Discussion peripherally mentions Horton Road project
By Liz Schevtchuk Armstrong
Philipstown’s Planning Board got a primer on conservation subdivisions and conservation easements last week (Thursday, Jan. 15), devoting a workshop to training on the related topics, important to aspects of town land use and zoning law.
Landscape architect Susan Jainchill of AKRF, the planning firm that advises the town government, and Andrew Chmar, executive director of the Hudson Highlands Land Trust, led the session.
No agenda was available before the meeting and although informally expected to include discussion of the proposed Hudson Highlands Reserve, the evening brought only peripheral mention of that project. Hudson Highlands Reserve is an upscale leisure and equestrian-oriented development proposed for 155.4 acres off Route 9 in northern Philipstown.
Under review by both the Planning Board and the Philipstown Conservation Board, it has been billed by its sponsors, Horton Road LLC, as a conservation subdivision, although the design presented last fall, featuring homes on large lots, raised questions about that description. The Hudson Highlands Reserve conservation subdivision application is the first since the adoption of a new town zoning code in 2011.
Thursday’s training was “something we’d been planning for a long time,” Planning Board Chairman Anthony D. “Ande” Merante noted in opening the workshop. Clearly, though, Horton Road LLC’s plans increase the relevance of Planning Board interest.
Conservation subdivisions
Jainchill walked the Planning Board through the ins and outs of its role, the zoning code and forms of cluster development, which include conservation subdivisions. In part, she explained how, in scrutinizing proposed projects, the Planning Board can refer to the town’s zoning code and Comprehensive Plan. “The town code comes from the comprehensive plan. The comprehensive plan is sort of the blueprint” and the code the regulatory tool, she said. Moreover, in Planning Board work, “you do not make the law, you apply the law,” she told the board members.
Cluster subdivisions group buildings together on a relatively small portion of the overall development, to preserve open space, including woods, and encourage walking and neighborhood-style activities — unlike typical suburban subdivisions that promote dominance of automobiles and sprawl and spread homes across the development.
A conservation subdivision “is a type of cluster subdivision,” but one with a higher ratio of open space to developed land than even the usual cluster community, according to Jainchill.

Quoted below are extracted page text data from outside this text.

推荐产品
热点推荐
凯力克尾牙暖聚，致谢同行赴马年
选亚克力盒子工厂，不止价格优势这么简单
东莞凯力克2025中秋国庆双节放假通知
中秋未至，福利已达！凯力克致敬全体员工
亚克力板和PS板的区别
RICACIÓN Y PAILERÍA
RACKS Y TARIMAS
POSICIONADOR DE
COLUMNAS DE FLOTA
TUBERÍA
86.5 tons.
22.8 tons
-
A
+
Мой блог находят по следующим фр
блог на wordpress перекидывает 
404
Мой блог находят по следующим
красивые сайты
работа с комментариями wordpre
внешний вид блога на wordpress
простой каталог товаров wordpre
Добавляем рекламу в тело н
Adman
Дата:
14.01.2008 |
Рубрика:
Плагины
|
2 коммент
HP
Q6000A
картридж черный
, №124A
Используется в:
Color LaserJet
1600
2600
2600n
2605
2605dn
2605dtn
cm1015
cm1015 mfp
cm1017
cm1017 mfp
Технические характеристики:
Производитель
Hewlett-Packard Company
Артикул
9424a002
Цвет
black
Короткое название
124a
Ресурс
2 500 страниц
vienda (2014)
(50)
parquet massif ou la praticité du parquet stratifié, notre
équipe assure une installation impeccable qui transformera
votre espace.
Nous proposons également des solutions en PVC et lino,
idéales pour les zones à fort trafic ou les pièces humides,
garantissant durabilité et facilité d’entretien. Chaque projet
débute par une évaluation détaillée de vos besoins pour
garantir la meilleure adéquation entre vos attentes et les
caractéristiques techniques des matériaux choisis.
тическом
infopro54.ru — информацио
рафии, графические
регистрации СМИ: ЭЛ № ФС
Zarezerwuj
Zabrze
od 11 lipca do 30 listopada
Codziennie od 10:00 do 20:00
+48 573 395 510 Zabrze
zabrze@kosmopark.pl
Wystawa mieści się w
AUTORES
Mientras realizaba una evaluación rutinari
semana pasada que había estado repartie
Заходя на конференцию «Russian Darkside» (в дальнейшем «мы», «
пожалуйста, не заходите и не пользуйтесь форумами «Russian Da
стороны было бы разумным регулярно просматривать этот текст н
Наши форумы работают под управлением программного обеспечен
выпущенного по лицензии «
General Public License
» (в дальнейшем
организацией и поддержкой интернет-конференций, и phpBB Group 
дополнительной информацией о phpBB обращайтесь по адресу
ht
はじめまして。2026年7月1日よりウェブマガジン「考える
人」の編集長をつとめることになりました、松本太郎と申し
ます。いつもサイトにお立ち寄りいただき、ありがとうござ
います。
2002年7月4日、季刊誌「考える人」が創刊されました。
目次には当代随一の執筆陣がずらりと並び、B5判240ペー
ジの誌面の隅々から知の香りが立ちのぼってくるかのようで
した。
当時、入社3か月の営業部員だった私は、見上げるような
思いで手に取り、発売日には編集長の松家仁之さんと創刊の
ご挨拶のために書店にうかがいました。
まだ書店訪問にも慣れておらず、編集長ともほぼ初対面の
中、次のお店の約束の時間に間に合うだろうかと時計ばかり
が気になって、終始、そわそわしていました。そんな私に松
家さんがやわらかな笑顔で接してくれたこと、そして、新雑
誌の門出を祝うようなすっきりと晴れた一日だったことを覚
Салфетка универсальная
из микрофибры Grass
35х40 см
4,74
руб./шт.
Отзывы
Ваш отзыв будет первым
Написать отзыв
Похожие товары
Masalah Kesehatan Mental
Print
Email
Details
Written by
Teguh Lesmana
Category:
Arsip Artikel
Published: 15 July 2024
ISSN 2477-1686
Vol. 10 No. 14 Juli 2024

In a conservation subdivision, the design accounts above all for the natural and cultural features of the land, she said. “It starts with that” and the buildings are located and constructed around the landscape, she said. “It’s responding to something other than just development values.”
She also observed that “probably one of the biggest reasons to live in this town — nature” and the desire to respect it — shaped the comprehensive plan. Incidentally, she pointed out, the Comprehensive Plan calls for preserving horse trails and encouraging creation of others, which presumably “is very applicable to” the Horton Road project.
Conservation easements
Chmar focused on what conservation easements are and what his organization, the Hudson Highlands Land Trust, does and does not do in regard to them. He prefaced his remarks by stating that he had wanted bring his presentation to the Planning Board for several years and that “it has nothing to do with this application” by Horton Road LLC as such.
Materials he provided included the definition from the New York State Environmental Conservation Law of a conservation easement: “an easement, covenant, restriction” or similar provision for property “which limits or restricts development” and entails “management or use of … [that] property for the purpose of preserving or maintaining [its] scenic, open, historic, archeological, architectural, or natural condition, character, significance, or amenities.” Conservation easements, which permanently restrict use of the land, prevent development and offer a public benefit, are overseen by an authorized land trust, such as the HHLT, or a government.
He said he often is asked why the HHLT wants to snatch private land. “We do not take land at all,” he emphasized. “What we take are the development rights — the future development rights on the property. That’s what we hold.” He further stated that “the owner continues to own the property subject to the easement and can sell it or transfer it to heirs with the conservation easement remaining in force through successive ownership.”
In establishing a conservation easement, a landowner can become eligible for a reduction in federal income taxes and might earn a New York state tax credit of up to $5,000 annually (as long as creation of the easement was not required for local government permission for a subdivision). But those are federal and state boons.
“Contrary to popular belief,” Chmar said, “a conservation easement donation does not typically reduce local property or school taxes [and] thus does not financially ‘harm’ the local municipality or school-district tax revenue.” Consequently, “our work does not affect the tax base in the Town of Philipstown,” he said. “Our work does not affect local property taxes.”
He also cautioned that controlling a conservation easement costs an organization monetarily and in staff resources. Sometimes, he said, overseeing one in a subdivision with multiple sets of documents and 28 or 29 separate homeowners/property-owners — like the Horton Road development could ostensibly have — brings a burden too heavy to bear. “I don’t think our organization would accept it,” he said.
Nor, in such cases, would a local government necessarily jump in, added Stephen Gaba, the Planning Board attorney. “Sometimes you have a situation where nobody wants the conservation easement” responsibilities, Gaba said.